The new undergraduate grants will support a variety of projects to improve life-sciences education at research universities, including undergraduate-graduate-faculty research teams, recruitment of more women and minorities, interdisciplinary courses, and programs to train and motivate graduate students and postdoctoral fellows to teach undergraduates.

  • Emory University will establish teams of faculty members, postdoctoral fellows and graduate students to mentor undergraduates and work on new curricula incorporating emerging fields such as bioinformatics and new approaches such as the use of problem-based learning. Members of the Atlanta University Center, a consortium that includes historically black colleges and universities, will comprise the teams.


  • Montana State University will focus on recruitment and retention of women and Native Americans through partnerships with the American Indian Research Organization and a consortium of the state's tribal colleges. To help attract more Native American undergraduates, the university plans a six-week summer research and development program for high school students and teachers from Montana's seven Indian reservations.


  • Princeton University will develop an experimental course in molecular biology to introduce undergraduates in engineering, physics and mathematics to quantitative thinking in biology. It will emphasize measurement and data interpretation using mathematical modeling. The course could serve as a model of a biology requirement for engineering and physical sciences majors.


  • Stanford University will develop interactive Web-based virtual laboratories and other teaching aids to supplement classroom instruction in biochemistry, genetics, and molecular, cell and developmental biology. Six interactive, Web-based units in physiology, already developed under a previous HHMI grant, will be made available to the public.


  • At the University of California, Los Angeles, graduate students interested in undergraduate teaching careers will participate in a university teaching fellows program in which they will develop and teach introductory level undergraduate seminars in their fields, as well as general science seminars for non-science majors. The program's goal is to develop future college and university teachers and to create a unique scientific community of undergraduates, graduate students, postdoctoral fellows and faculty members.


  • The University of Colorado at Boulder will establish the Genomics Teaching Place, a central laboratory-teaching facility where undergraduates and K-12 students and teachers can study genomics, bioinformatics and computational biology.


  • The University of Delaware will focus on improving the teaching skills of faculty, graduate students and postdoctoral fellows who participate in the Institute for Transforming Undergraduate Education, also developed by the university with HHMI support. Faculty and graduate students will develop new stand-alone investigative laboratories for introductory biology, biochemistry and chemistry courses. The laboratory courses will be taught by research faculty, and the experiments will be developed by postdoctoral fellows and graduate students who want curriculum design and teaching experience.


  • The University of Maryland Baltimore County is developing an academic, research and community-support program for minority undergraduates to prepare them for graduate school, modeled after the university's successful Meyerhoff Scholarship Program, a top producer of science majors who go on to graduate study. The HHMI program will begin with laboratories for freshmen and progress to independent research in the lab of an HHMI investigator or another active research scientist.

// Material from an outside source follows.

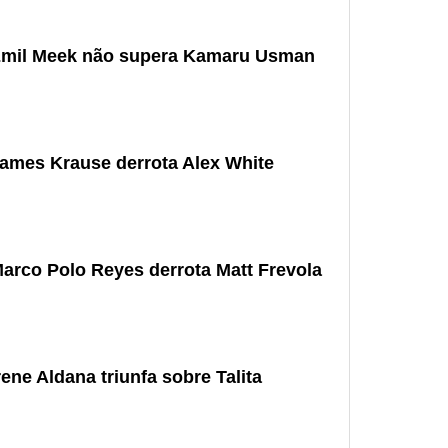
 Emil Meek não supera Kamaru Usman
James Krause derrota Alex White
Marco Polo Reyes derrota Matt Frevola
ene Aldana triunfa sobre Talita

  • The University of Washington will expand the university's partnership with community colleges, bringing community college biology instructors to the university campus for summer workshops in current research, laboratory materials and teaching strategies in an area of biology of their choosing.


  • Washington University in St. Louis will establish a science-education fellows program. After completing traditional summer research fellowships, science majors interested in education can spend another summer in classrooms developing educational materials. The fellows will pursue a novel, five-year combined degree program leading to a bachelor of arts in science and a master's degree in teaching.